Bolting together a physicist, a biologist, and a data scientist will not necessarily lead to innovation, said Kurian. Scientific teams must be immersed in multiple ways of thinking.
The Quantum Biology Lab is currently using that philosophy to co-lead a proposal for a National Science Foundation Science and Technology Center, dubbed CEQuAL, short for “Center for Exploring Quantum Aspects of Life.” If funded, CEQuAL would be headquartered jointly at Howard University and the University of Arizona. The Center, which would be supported by colleagues from UC Santa Barbara, Nanobiosym Research Institute, and Google Quantum AI, would provide dedicated training programs for researchers who are fluent in quantum theory, biological systems, bio-inspired quantum technologies, various spectroscopies, and multiscale computational modeling. Kurian believes such cross-disciplinary training is essential to advance the field.
Until now, such training has been rare.

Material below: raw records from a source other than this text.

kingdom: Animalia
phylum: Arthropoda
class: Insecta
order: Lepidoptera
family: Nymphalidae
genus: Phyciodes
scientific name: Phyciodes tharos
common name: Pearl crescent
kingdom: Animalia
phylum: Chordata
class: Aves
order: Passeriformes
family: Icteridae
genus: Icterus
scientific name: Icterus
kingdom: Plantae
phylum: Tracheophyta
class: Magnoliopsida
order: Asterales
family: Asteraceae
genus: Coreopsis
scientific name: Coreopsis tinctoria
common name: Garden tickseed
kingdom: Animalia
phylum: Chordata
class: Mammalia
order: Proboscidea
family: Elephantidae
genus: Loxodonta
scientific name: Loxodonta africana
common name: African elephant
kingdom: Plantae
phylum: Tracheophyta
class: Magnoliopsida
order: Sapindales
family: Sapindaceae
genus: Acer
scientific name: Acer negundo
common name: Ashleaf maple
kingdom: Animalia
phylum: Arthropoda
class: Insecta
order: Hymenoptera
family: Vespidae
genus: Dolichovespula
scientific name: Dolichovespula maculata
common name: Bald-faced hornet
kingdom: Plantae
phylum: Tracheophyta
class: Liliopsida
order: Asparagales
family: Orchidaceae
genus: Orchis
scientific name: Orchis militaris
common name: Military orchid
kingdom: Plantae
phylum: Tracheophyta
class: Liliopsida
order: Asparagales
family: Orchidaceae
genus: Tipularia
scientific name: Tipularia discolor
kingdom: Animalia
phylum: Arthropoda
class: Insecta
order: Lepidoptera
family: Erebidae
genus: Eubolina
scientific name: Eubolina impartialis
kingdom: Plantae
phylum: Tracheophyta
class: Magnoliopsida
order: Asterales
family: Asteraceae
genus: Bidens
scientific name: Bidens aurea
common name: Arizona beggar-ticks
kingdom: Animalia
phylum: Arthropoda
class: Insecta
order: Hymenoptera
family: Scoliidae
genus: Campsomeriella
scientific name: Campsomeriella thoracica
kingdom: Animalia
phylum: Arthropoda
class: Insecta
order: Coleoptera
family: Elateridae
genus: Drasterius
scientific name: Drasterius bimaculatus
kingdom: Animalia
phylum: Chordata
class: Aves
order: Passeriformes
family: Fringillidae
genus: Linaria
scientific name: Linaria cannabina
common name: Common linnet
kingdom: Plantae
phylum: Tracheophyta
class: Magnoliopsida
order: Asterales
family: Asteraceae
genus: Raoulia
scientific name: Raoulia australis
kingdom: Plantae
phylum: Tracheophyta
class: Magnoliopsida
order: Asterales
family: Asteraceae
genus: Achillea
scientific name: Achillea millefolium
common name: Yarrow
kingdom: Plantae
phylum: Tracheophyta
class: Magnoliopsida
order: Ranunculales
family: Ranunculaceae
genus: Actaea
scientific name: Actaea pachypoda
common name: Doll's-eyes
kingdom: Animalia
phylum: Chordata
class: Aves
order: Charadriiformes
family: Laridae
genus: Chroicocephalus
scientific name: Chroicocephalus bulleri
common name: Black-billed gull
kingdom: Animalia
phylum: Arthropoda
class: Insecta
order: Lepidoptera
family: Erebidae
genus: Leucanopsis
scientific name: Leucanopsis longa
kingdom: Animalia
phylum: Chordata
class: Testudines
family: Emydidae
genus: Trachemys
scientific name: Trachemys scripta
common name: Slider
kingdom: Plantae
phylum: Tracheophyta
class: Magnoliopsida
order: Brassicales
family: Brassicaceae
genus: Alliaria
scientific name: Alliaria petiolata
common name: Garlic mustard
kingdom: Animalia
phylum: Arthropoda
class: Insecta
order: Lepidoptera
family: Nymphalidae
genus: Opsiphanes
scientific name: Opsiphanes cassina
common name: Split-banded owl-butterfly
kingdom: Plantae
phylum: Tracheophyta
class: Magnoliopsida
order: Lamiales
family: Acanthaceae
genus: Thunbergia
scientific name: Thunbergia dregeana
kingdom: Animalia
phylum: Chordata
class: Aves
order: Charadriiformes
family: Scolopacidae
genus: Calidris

Kurian notes the United States lacks a central hub for developing this new kind of scientist. He hopes CEQuAL can fill that void, creating a pipeline of researchers who can bridge the gap between the physical and life sciences.
Meanwhile, the lab continues to publish in leading high-impact journals including Science Advances, which just in March highlighted Kurian’s latest work, of cosmic significance, entitled “Computational capacity of life in relation to the universe.” After quite a debate at the Editorial Board, one editor posted on X: “After the reviews came in, the conclusion was that, on the great wide spectrum that stretches from bonkers to brilliant, this is closer to brilliant.”